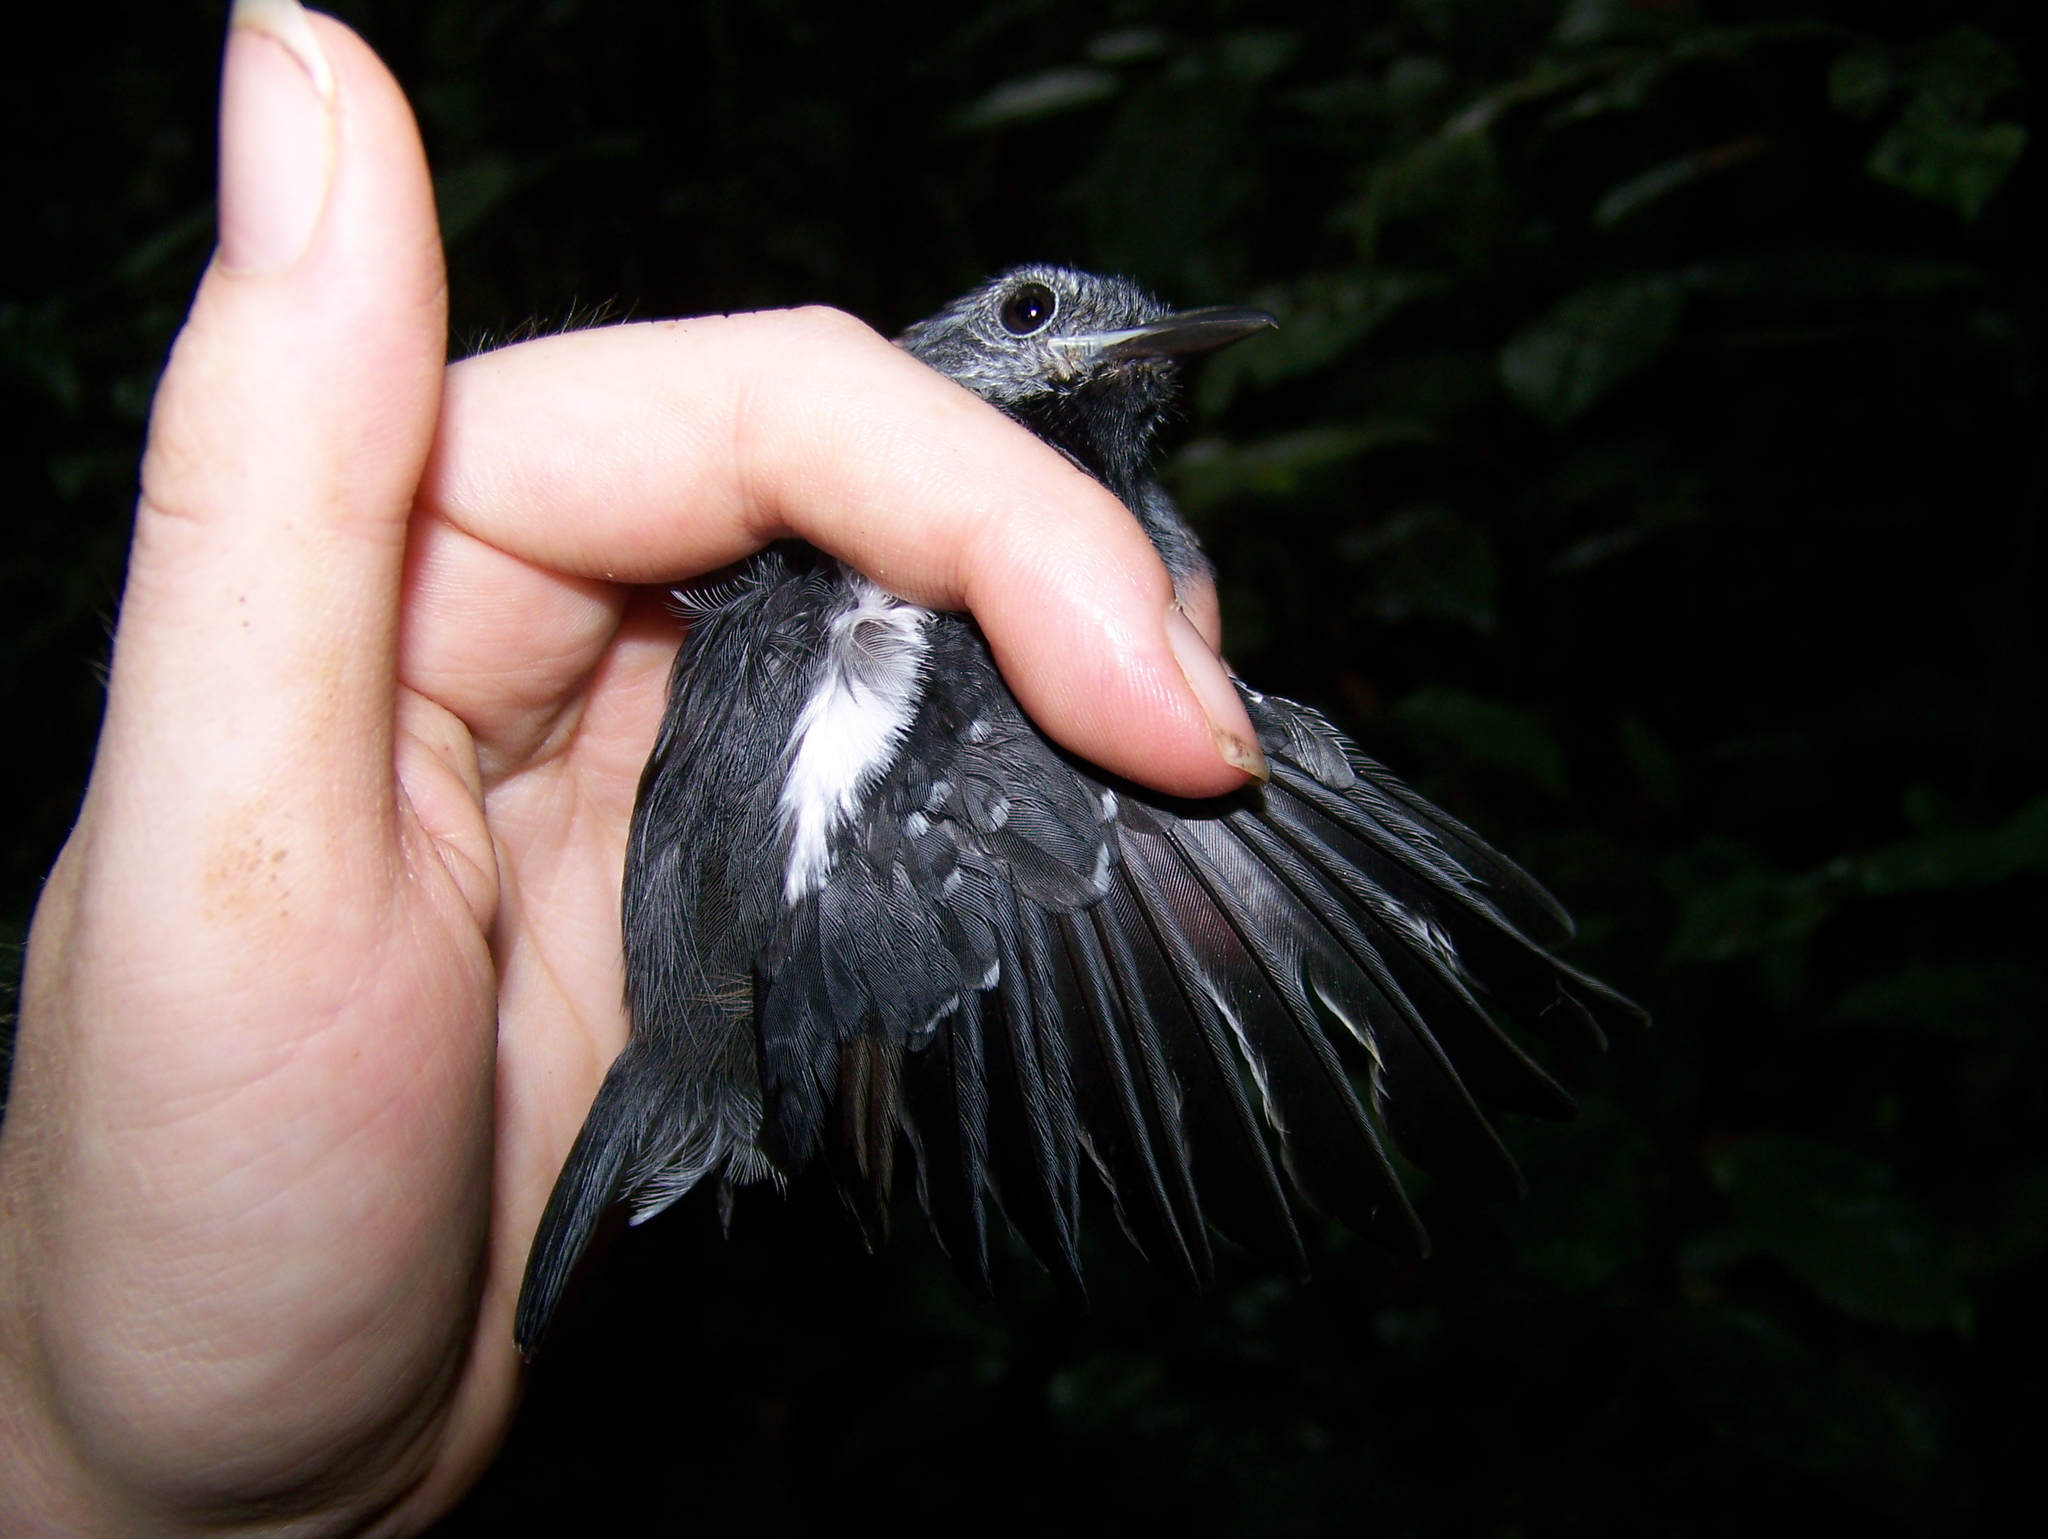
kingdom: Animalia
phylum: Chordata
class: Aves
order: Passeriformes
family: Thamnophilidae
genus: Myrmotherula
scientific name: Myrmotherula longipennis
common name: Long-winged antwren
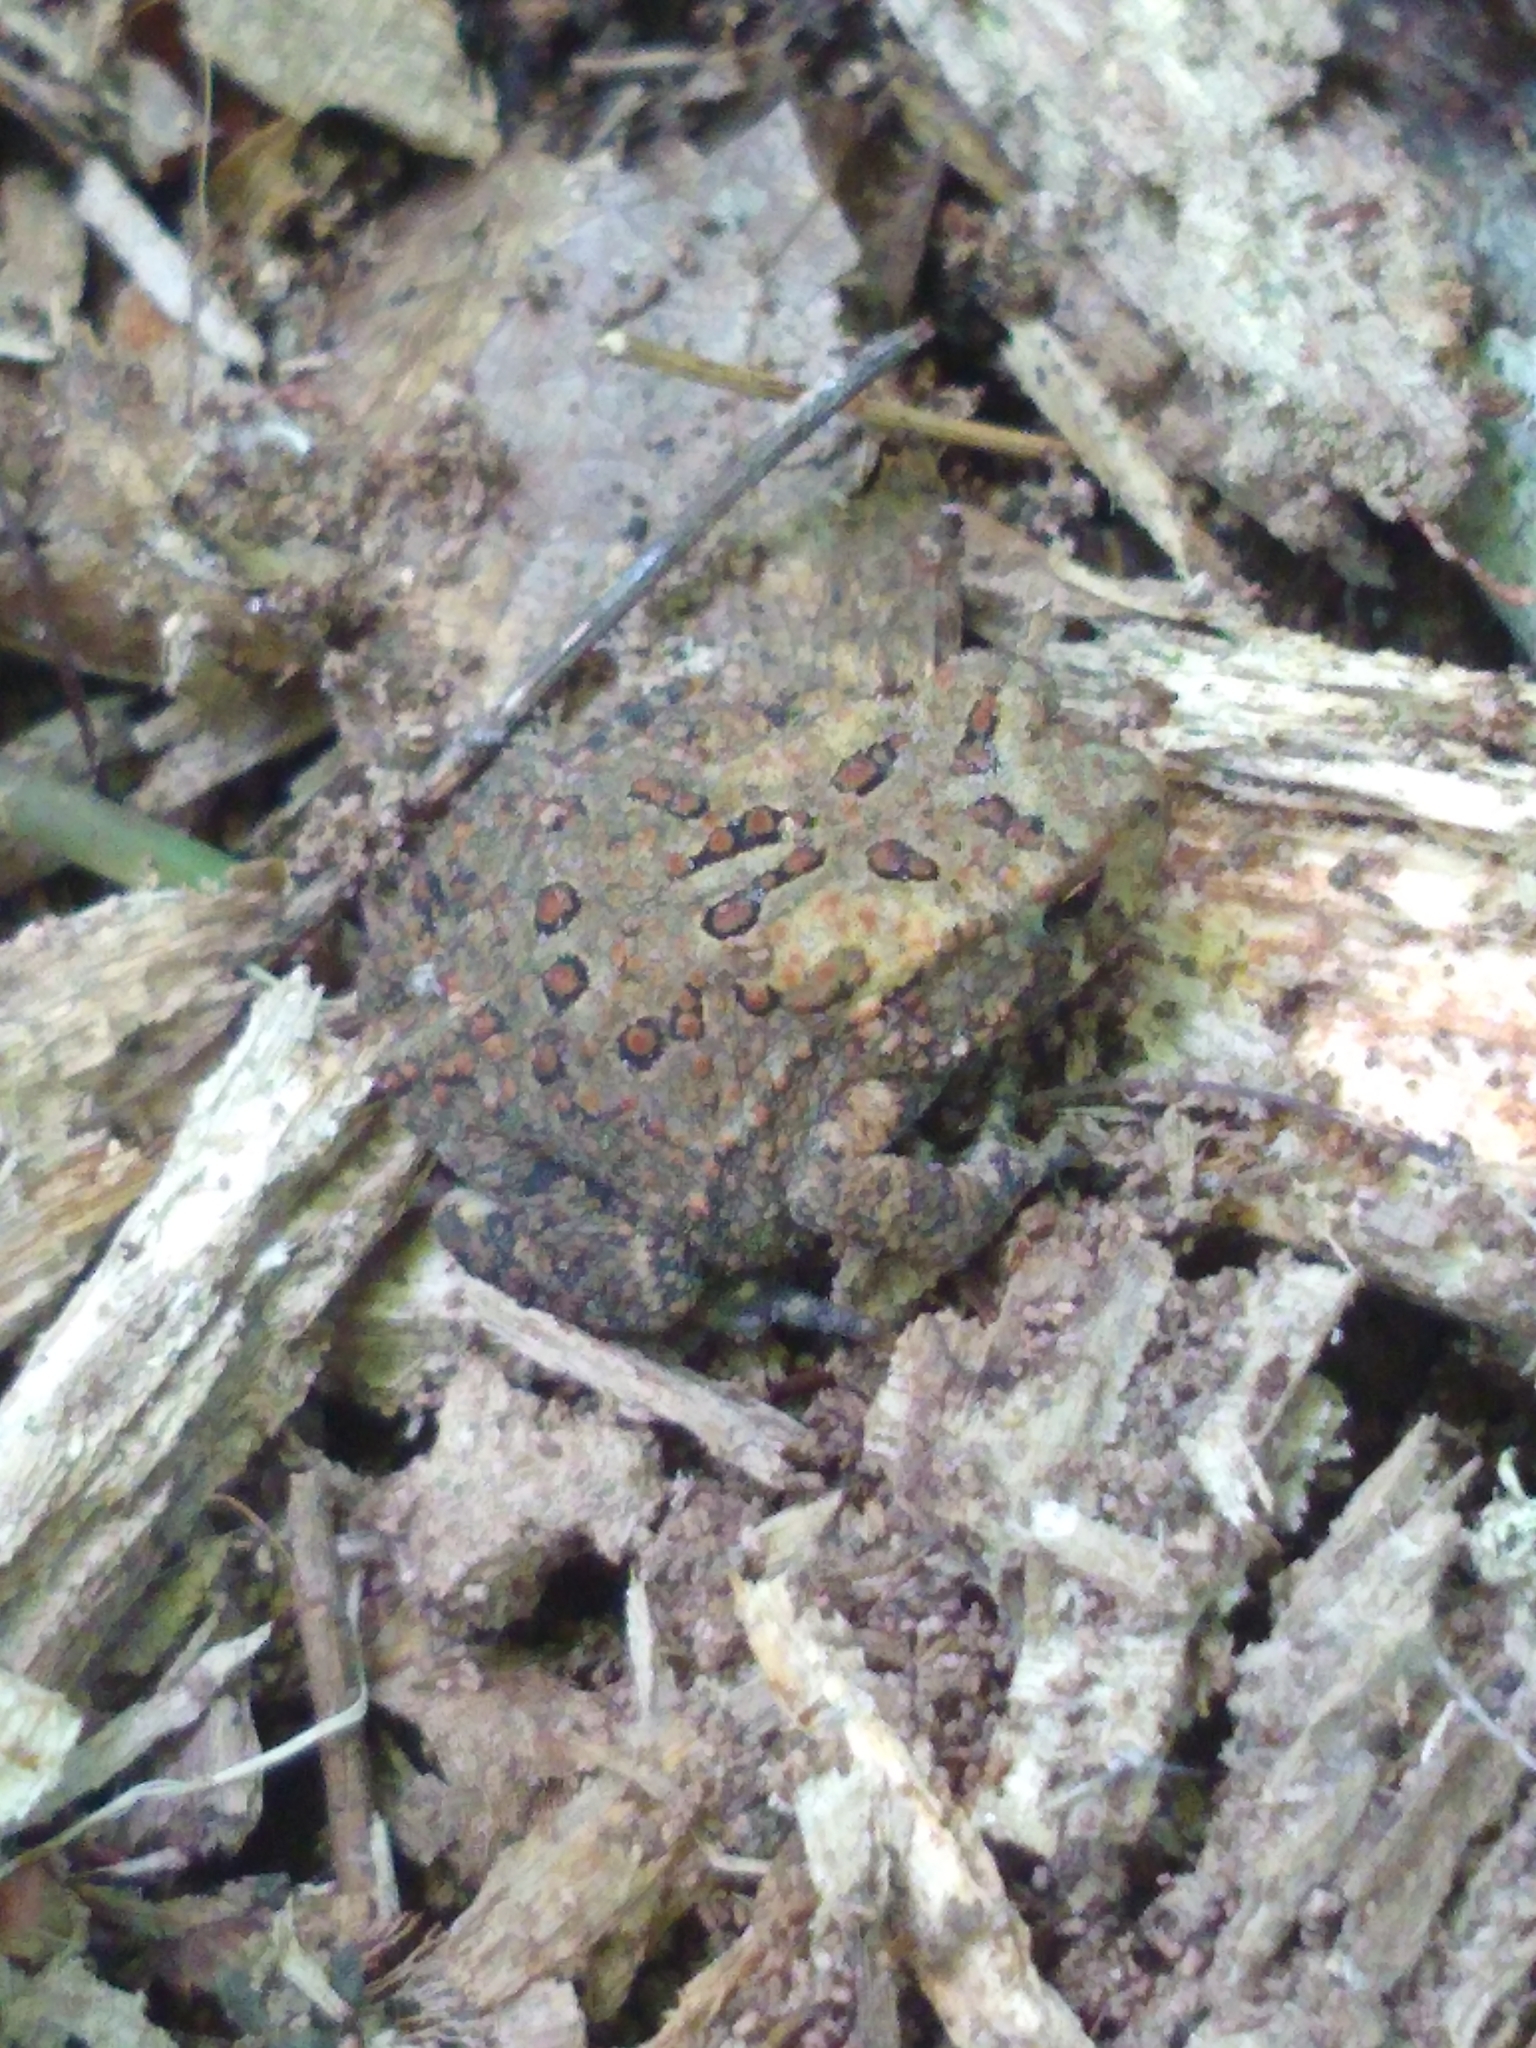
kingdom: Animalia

+ + + + + + +

§ **THE EXERCISE**
Reproduce the lines of the data word for word, starting at the line that contains "class: Aves" and ending at the last line of the data, with both ends included. Leave the pictures out of your answer.

§ **SOLUTION TO THIS PROBLEM**
class: Aves
order: Passeriformes
family: Thamnophilidae
genus: Myrmotherula
scientific name: Myrmotherula longipennis
common name: Long-winged antwren
kingdom: Animalia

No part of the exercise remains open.